__THE TASK__. Search the material for "median" and copy each line in which it is found.
═════ MATERIAL FOR THIS TASK
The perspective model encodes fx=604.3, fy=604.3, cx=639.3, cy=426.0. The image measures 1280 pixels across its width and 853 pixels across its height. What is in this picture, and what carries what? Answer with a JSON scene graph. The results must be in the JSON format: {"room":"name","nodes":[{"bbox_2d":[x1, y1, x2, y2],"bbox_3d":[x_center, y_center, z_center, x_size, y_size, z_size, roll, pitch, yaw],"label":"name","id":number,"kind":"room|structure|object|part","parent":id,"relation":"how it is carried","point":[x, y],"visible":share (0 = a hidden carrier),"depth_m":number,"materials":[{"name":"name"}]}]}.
══════════
═════ MATERIAL FOR THIS TASK
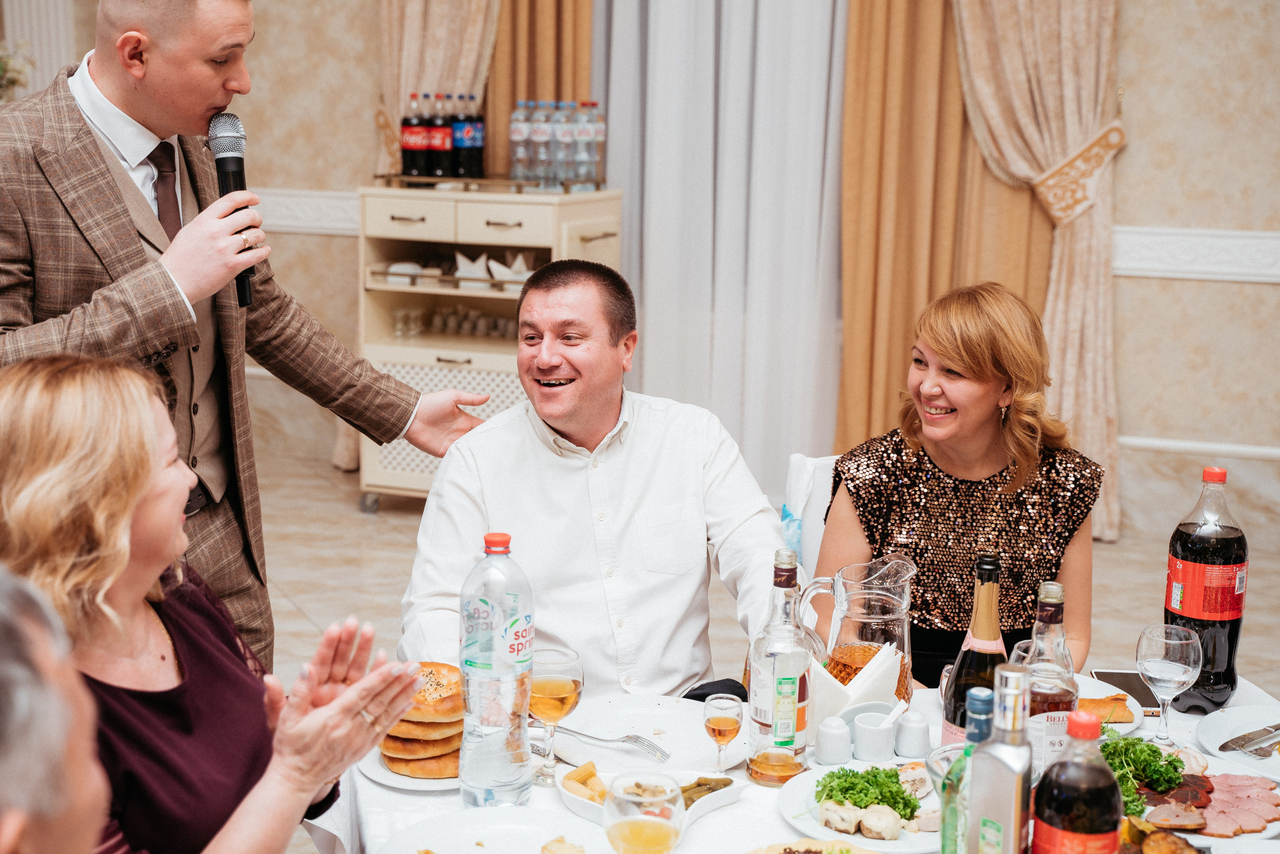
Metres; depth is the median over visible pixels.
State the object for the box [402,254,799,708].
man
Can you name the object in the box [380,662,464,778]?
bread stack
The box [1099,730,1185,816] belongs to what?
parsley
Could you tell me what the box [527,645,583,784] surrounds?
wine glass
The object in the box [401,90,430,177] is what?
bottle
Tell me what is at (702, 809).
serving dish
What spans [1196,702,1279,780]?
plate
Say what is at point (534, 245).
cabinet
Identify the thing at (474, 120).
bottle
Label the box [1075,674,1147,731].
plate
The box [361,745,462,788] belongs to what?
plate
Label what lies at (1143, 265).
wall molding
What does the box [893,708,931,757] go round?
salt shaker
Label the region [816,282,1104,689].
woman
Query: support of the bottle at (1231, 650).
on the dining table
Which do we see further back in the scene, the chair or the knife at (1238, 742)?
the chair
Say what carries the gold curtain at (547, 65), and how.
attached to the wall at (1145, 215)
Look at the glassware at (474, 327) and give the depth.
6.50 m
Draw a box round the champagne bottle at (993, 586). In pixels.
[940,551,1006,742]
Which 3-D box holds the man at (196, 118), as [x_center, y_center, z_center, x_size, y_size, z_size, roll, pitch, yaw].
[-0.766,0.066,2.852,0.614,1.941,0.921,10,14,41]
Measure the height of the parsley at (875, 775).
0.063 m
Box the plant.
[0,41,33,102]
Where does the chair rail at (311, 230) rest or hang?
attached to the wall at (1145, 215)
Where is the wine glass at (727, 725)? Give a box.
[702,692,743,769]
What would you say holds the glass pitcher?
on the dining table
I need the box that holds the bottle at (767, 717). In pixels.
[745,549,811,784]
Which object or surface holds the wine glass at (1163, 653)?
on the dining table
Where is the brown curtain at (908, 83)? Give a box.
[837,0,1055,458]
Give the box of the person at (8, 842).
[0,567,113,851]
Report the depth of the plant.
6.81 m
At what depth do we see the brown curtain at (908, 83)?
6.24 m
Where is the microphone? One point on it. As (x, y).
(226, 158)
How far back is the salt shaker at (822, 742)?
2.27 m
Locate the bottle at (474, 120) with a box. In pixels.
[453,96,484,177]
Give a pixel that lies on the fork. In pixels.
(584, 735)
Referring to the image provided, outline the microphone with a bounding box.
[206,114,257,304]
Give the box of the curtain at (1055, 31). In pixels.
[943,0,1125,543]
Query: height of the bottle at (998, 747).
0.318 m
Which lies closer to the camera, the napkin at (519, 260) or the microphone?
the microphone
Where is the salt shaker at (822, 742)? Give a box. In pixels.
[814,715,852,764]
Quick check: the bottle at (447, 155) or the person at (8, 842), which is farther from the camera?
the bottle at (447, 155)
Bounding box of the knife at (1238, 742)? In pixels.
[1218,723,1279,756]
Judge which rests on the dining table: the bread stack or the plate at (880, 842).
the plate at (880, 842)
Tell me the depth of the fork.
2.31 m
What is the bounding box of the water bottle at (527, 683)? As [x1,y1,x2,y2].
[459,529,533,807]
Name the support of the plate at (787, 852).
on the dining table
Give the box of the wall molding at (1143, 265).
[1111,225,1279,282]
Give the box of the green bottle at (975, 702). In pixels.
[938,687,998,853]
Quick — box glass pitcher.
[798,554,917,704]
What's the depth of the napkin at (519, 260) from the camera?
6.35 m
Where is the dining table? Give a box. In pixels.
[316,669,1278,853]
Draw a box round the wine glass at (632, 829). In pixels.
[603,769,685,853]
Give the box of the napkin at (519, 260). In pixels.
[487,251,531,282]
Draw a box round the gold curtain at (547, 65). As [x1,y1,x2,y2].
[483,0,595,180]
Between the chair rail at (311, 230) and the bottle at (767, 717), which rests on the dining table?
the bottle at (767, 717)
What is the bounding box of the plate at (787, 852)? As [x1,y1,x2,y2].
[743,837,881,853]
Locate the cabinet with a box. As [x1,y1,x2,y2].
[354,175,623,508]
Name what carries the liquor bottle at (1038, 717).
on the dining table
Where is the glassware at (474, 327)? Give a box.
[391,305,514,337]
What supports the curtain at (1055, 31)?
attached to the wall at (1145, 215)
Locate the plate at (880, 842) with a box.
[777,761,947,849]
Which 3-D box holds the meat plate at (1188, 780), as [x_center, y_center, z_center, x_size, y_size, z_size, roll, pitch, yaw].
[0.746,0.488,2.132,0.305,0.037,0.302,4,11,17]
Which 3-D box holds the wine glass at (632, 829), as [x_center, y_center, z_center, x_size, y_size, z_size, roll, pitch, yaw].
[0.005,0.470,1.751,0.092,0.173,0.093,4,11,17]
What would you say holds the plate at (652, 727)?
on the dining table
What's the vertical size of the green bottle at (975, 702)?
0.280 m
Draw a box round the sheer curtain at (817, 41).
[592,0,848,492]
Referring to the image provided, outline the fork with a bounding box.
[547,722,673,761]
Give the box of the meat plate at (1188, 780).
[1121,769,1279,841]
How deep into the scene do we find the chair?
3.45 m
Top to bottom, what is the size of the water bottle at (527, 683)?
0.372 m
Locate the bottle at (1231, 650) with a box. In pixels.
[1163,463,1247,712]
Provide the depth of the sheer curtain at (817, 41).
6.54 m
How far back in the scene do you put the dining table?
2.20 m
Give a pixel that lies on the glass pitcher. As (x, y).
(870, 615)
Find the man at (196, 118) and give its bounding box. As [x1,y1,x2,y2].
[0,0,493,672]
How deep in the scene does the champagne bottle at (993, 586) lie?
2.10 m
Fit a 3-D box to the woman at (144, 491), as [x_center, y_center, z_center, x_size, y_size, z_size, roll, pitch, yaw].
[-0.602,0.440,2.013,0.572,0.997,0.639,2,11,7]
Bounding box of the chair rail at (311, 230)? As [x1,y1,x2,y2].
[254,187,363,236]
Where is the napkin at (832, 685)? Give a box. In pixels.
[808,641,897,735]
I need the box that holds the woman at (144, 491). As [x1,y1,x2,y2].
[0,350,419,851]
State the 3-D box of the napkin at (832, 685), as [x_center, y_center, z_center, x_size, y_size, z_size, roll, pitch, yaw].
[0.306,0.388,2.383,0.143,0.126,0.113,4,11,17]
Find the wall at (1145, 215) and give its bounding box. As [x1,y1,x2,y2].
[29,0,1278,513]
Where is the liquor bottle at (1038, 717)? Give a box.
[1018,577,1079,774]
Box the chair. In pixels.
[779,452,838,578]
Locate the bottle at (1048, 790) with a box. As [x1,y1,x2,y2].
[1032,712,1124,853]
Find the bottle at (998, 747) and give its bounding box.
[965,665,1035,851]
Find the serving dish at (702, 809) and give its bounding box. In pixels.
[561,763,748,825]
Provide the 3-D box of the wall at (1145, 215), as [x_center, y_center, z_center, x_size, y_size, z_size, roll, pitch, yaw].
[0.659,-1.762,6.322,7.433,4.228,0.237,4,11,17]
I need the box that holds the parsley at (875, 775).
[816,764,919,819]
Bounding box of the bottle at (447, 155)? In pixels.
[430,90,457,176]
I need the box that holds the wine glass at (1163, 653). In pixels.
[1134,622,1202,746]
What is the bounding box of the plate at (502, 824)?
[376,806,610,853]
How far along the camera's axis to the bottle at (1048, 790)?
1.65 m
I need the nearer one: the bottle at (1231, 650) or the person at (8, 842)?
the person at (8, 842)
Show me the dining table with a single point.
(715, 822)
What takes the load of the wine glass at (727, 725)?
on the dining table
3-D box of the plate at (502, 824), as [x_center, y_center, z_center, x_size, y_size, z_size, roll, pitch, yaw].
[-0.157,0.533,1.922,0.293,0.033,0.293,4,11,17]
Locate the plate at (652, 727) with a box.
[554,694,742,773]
══════════
═════ MATERIAL FOR THIS TASK
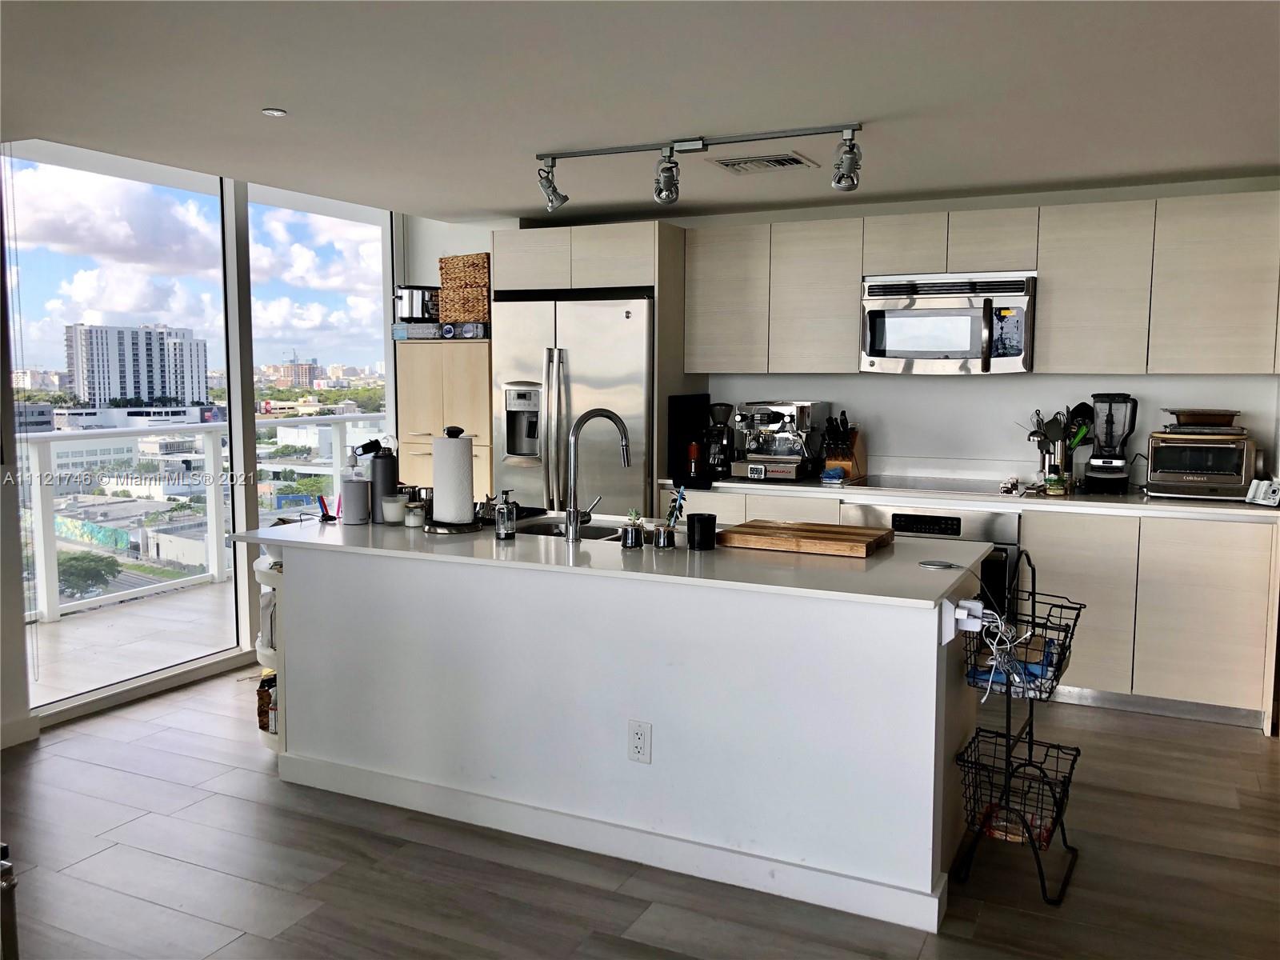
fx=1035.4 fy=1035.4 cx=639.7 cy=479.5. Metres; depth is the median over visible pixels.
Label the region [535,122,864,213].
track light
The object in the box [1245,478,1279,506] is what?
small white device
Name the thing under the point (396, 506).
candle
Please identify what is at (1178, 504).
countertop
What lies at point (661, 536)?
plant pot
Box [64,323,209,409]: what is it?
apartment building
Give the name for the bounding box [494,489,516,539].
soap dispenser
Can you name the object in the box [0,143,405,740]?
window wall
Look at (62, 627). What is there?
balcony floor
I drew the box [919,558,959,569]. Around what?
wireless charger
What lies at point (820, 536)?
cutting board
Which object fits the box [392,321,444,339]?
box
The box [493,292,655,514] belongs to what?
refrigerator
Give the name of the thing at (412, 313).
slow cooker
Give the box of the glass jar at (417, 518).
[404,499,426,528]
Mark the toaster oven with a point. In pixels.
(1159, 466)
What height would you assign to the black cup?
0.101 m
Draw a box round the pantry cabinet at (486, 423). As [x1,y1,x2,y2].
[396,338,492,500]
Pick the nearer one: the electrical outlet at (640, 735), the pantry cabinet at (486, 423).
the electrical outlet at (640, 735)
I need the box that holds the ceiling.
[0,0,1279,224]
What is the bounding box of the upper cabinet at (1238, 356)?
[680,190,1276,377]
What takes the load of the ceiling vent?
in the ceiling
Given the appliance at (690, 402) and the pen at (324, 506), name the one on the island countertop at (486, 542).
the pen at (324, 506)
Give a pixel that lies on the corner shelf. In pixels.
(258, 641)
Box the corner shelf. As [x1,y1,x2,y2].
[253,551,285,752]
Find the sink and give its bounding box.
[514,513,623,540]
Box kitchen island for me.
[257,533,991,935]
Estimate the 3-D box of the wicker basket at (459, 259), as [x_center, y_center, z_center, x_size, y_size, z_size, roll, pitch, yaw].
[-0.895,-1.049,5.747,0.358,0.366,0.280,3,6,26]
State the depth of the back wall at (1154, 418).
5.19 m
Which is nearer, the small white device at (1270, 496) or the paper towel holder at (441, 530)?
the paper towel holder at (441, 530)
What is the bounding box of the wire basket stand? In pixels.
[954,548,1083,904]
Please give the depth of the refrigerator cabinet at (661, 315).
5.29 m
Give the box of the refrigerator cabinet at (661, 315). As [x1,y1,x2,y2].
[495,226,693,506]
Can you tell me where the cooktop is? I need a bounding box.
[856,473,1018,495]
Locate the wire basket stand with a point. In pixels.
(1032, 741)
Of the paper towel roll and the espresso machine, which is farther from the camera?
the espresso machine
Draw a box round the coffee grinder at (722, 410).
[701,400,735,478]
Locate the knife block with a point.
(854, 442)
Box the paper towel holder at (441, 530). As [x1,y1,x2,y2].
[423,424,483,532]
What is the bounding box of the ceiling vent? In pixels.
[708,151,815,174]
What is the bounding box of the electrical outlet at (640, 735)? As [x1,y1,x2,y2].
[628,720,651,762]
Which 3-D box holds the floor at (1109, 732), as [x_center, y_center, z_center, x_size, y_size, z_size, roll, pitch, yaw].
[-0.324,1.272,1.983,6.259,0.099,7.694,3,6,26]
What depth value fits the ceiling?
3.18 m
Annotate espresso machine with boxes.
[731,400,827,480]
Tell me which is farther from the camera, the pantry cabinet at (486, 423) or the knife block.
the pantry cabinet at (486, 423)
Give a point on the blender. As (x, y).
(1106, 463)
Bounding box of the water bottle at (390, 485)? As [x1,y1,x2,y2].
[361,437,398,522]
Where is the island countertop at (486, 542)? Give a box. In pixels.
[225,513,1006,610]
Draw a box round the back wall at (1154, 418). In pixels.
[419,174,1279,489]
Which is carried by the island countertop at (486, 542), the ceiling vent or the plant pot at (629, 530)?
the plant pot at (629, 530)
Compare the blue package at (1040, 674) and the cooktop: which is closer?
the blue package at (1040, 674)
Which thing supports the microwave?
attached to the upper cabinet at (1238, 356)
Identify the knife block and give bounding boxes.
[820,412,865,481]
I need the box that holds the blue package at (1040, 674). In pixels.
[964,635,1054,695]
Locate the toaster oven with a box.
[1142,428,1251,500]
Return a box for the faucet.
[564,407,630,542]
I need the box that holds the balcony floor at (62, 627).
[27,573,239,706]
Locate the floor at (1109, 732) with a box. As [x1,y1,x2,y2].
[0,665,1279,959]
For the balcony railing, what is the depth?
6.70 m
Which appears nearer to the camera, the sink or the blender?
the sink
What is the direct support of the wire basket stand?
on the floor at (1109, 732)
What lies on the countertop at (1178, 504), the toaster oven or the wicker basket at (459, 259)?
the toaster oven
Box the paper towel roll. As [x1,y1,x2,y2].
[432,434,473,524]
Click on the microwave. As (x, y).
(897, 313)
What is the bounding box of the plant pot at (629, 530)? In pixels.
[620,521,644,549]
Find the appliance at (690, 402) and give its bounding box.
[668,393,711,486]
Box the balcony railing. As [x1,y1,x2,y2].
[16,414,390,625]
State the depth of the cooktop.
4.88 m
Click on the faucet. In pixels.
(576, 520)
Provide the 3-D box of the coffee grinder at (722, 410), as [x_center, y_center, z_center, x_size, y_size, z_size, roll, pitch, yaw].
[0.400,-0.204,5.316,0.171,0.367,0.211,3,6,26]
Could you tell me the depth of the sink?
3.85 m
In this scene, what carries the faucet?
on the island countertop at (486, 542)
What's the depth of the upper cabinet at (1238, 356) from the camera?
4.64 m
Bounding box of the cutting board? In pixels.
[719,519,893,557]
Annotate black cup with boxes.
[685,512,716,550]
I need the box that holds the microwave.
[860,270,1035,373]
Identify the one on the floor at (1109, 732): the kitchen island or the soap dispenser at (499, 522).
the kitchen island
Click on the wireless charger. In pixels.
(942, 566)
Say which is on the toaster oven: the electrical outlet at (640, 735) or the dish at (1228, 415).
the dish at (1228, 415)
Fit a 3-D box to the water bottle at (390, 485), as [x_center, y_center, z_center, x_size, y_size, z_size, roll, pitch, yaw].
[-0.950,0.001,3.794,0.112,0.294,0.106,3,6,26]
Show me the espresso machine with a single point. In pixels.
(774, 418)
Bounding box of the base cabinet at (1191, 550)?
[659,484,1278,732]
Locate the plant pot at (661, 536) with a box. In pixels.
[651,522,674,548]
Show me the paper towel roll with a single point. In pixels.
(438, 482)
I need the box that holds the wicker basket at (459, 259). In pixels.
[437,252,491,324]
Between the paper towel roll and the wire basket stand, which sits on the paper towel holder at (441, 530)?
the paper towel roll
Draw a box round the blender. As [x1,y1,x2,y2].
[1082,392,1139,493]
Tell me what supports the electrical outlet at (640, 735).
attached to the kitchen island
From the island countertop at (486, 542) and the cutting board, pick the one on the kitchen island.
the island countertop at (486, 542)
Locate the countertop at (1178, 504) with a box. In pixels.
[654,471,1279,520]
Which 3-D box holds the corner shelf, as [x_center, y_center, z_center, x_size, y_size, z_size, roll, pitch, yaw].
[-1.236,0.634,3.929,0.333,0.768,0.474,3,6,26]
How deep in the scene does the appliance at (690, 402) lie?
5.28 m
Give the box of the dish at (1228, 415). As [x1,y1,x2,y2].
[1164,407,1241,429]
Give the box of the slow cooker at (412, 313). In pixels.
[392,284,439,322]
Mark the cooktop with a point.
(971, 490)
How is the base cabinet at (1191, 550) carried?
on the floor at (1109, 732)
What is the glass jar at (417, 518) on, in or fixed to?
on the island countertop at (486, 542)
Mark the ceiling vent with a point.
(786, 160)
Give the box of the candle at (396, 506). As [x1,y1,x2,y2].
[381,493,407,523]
══════════
__TASK ANSWER__.
Metres; depth is the median over visible pixels.
fx=1035.4 fy=1035.4 cx=639.7 cy=479.5. Metres; depth is the median over visible pixels.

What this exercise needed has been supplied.